Blood is an iron-based stain. It is an organometallic complex involving iron bound to polypeptide chains.

Iron itself (in solution) is not intensely coloured, nor are the peptides. But when put together, it takes on an intense red colour. As it happens iron also forms intensely coloured complexes with a number of other species, but that’s another story.

The colour of anything is a complex result of the way that visible light interacts with it. In particular, the electronic energy levels of the molecule in question determine the wavelengths at which the molecule absorbs light, thus determining its colour.

So to change the colour, often only very minor changes in the electronic structure are required. An example is litmus paper – red in acid, and blue in alkali, and there are dozens of examples of chemicals that change colour when the pH is changed. Perhaps the most widely used is phenolphthalein, which is intensely purple in alkali solutions, and completely clear in acids.

But back to blood. The simplest and quickest way to change the colour is to treat it with a chemical that binds more strongly to the iron than the peptide groups.

Such as citric acid.

The other day my toddler daughter cut her finger andn while she was crawling around on the carpet she left blood stains all over it.

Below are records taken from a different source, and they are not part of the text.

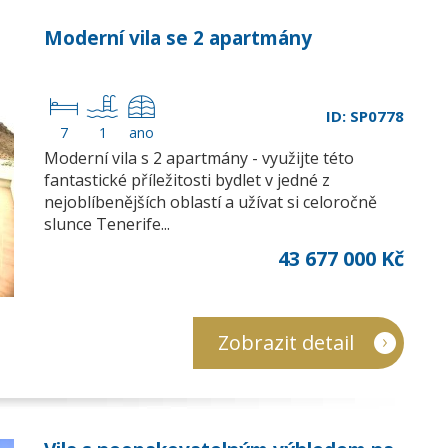
Moderní vila se 2 apartmány
ID: SP0778
7
1
ano
Moderní vila s 2 apartmány - využijte této
fantastické příležitosti bydlet v jedné z
nejoblíbenějších oblastí a užívat si celoročně
slunce Tenerife...
43 677 000 Kč
Zobrazit detail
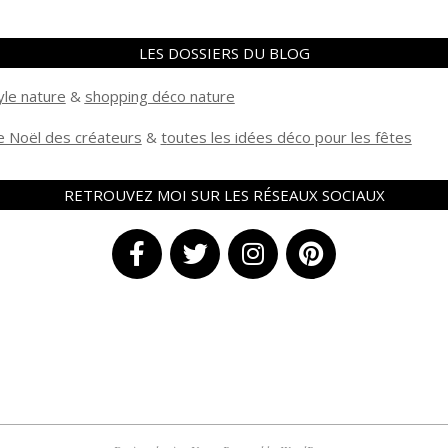
LES DOSSIERS DU BLOG
yle nature
&
shopping déco nature
 Noël des créateurs
&
t
outes les idées déco pour les fêtes
RETROUVEZ MOI SUR LES RÉSEAUX SOCIAUX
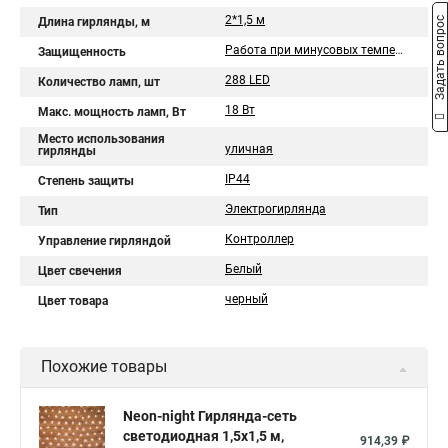
2*1,5 м
Задать вопрос
Длина гирлянды, м
Работа при минусовых температурах
Защищенность
288 LED
Количество ламп, шт
18 Вт
Макс. мощность ламп, Вт
Место использования
уличная
гирлянды
IP44
Степень защиты
Электрогирлянда
Тип
Контроллер
Управление гирляндой
Белый
Цвет свечения
черный
Цвет товара
Похожие товары
Neon-night Гирлянда-сеть
светодиодная 1,5х1,5 м,
914,39 ₽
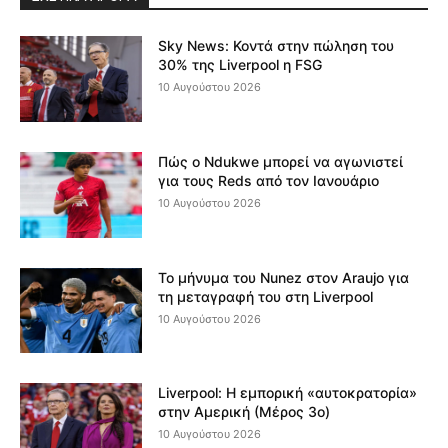
Sky News: Κοντά στην πώληση του
30% της Liverpool η FSG
10 Αυγούστου 2026
Πώς ο Ndukwe μπορεί να αγωνιστεί
για τους Reds από τον Ιανουάριο
10 Αυγούστου 2026
Το μήνυμα του Nunez στον Araujo για
τη μεταγραφή του στη Liverpool
10 Αυγούστου 2026
Liverpool: Η εμπορική «αυτοκρατορία»
στην Αμερική (Μέρος 3ο)
10 Αυγούστου 2026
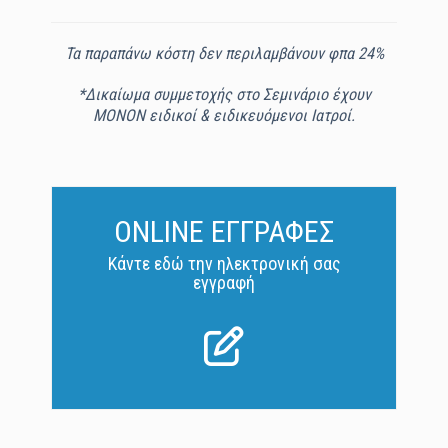
Τα παραπάνω κόστη δεν περιλαμβάνουν φπα 24%
*Δικαίωμα συμμετοχής στο Σεμινάριο έχουν
ΜΟΝΟΝ ειδικοί & ειδικευόμενοι Ιατροί.
ONLINE ΕΓΓΡΑΦΕΣ
Κάντε εδώ την ηλεκτρονική σας
εγγραφή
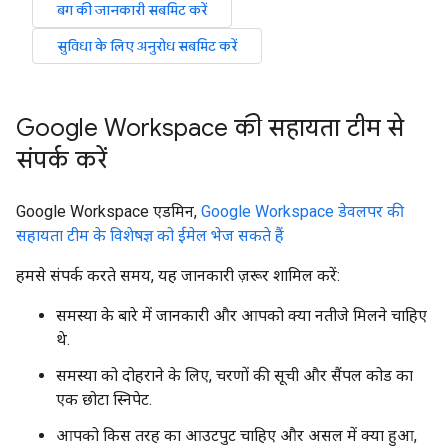
बग की जानकारी सबमिट करें
सुविधा के लिए अनुरोध सबमिट करें
Google Workspace की सहायता टीम से
संपर्क करें
Google Workspace एडमिन,
Google Workspace डेवलपर की
सहायता टीम के विशेषज्ञ को ईमेल भेज सकते हैं
हमसे संपर्क करते समय, यह जानकारी ज़रूर शामिल करें:
समस्या के बारे में जानकारी और आपको क्या नतीजे मिलने चाहिए
थे.
समस्या को दोहराने के लिए, चरणों की सूची और सैंपल कोड का
एक छोटा स्निपेट.
आपको किस तरह का आउटपुट चाहिए और असल में क्या हुआ,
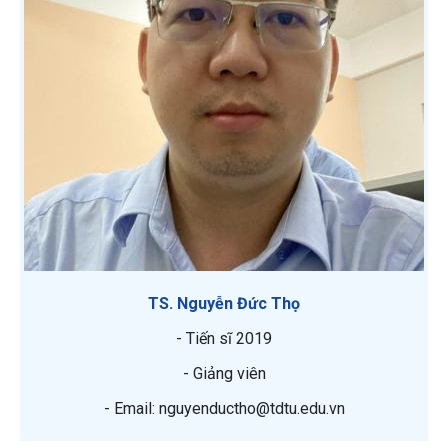
TS. Nguyễn Đức Thọ
- Tiến sĩ 2019
- Giảng viên
- Email: nguyenductho@tdtu.edu.vn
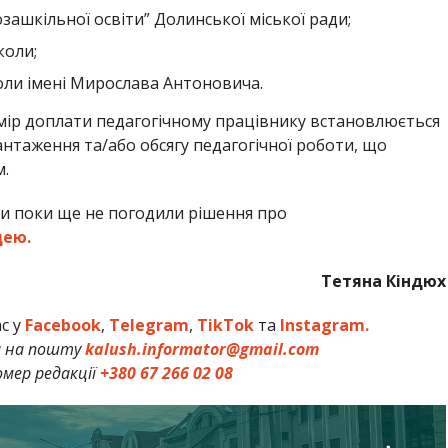
ашкільної освіти” Долинської міської ради;
коли;
оли імені Мирослава Антоновича.
мір доплати педагогічному працівнику встановлюється
нтаження та/або обсягу педагогічної роботи, що
.
ти поки ще не погодили рішення про
цею.
Тетяна Кіндюх
ас у
Facebook
,
Telegram
,
TikTok
та
Instagram.
и на пошту
kalush.informator@gmail.com
мер редакції
+380 67 266 02 08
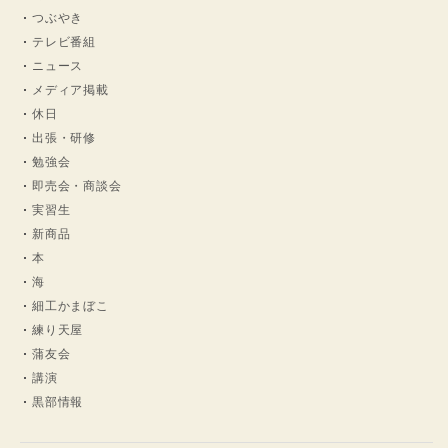
つぶやき
テレビ番組
ニュース
メディア掲載
休日
出張・研修
勉強会
即売会・商談会
実習生
新商品
本
海
細工かまぼこ
練り天屋
蒲友会
講演
黒部情報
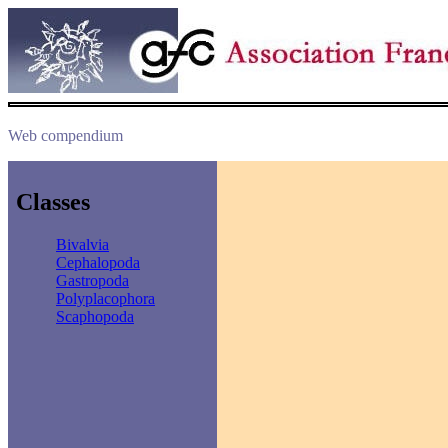
Web compendium
Classes
Bivalvia
Cephalopoda
Gastropoda
Polyplacophora
Scaphopoda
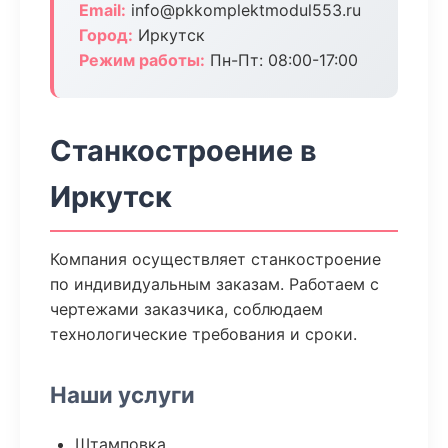
Email:
info@pkkomplektmodul553.ru
Город:
Иркутск
Режим работы:
Пн-Пт: 08:00-17:00
Станкостроение в
Иркутск
Компания осуществляет станкостроение
по индивидуальным заказам. Работаем с
чертежами заказчика, соблюдаем
технологические требования и сроки.
Наши услуги
Штамповка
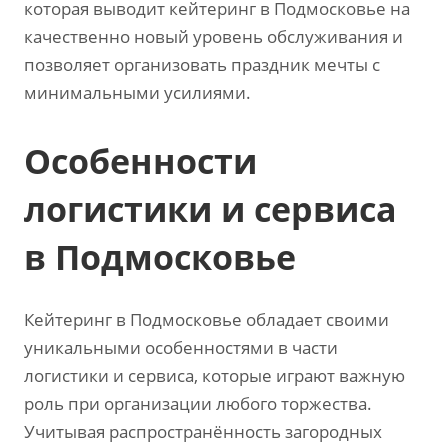
которая выводит кейтеринг в Подмосковье на
качественно новый уровень обслуживания и
позволяет организовать праздник мечты с
минимальными усилиями.
Особенности
логистики и сервиса
в Подмосковье
Кейтеринг в Подмосковье обладает своими
уникальными особенностями в части
логистики и сервиса, которые играют важную
роль при организации любого торжества.
Учитывая распространённость загородных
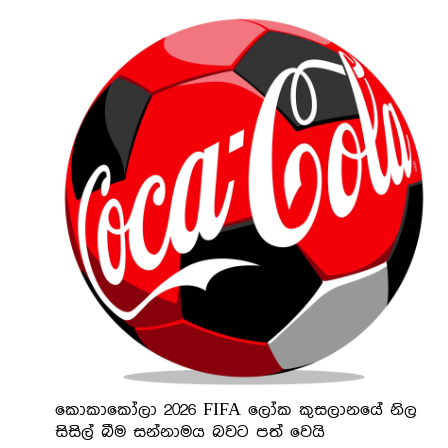
කොකාකෝලා 2026 FIFA ලෝක කුසලානයේ නිල
සිසිල් බීම සන්නාමය බවට පත් වෙයි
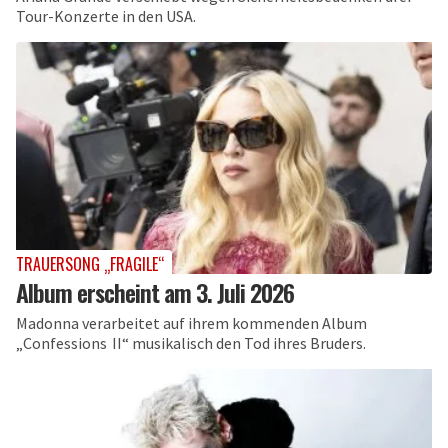
Tour-Konzerte in den USA.
TRAUERSONG „FRAGILE“
Album erscheint am 3. Juli 2026
Madonna verarbeitet auf ihrem kommenden Album
„Confessions II“ musikalisch den Tod ihres Bruders.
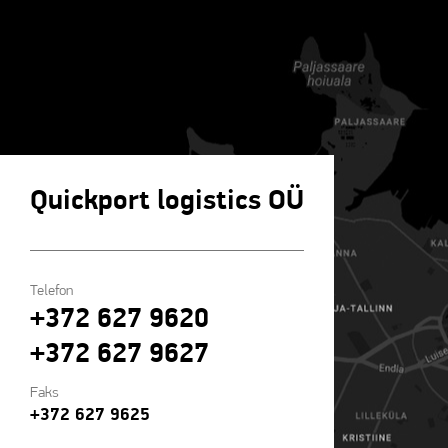
Quickport logistics OÜ
Telefon
+372 627 9620
+372 627 9627
Faks
+372 627 9625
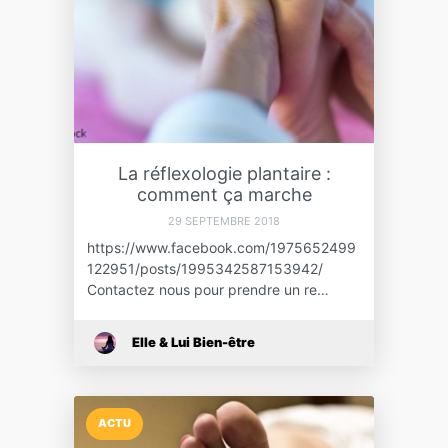
La réflexologie plantaire :
comment ça marche
29 SEPTEMBRE 2018
https://www.facebook.com/1975652499
122951/posts/1995342587153942/
Contactez nous pour prendre un re…
Elle & Lui Bien-être
ACTU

I sprinkled some citric acid on it, wet it, and instantly the colour began to fade. A bit os swabbing and it was all gone.

Although it’s not as readily available as it should be, citric acid is used to disinfect baby’s bottles, and since it only takes a few grains to do the job, it’s a cheap fix.

The other way to get blood off is with enzyme-based products, but they do it by a different mechanism and that’s a story for another day.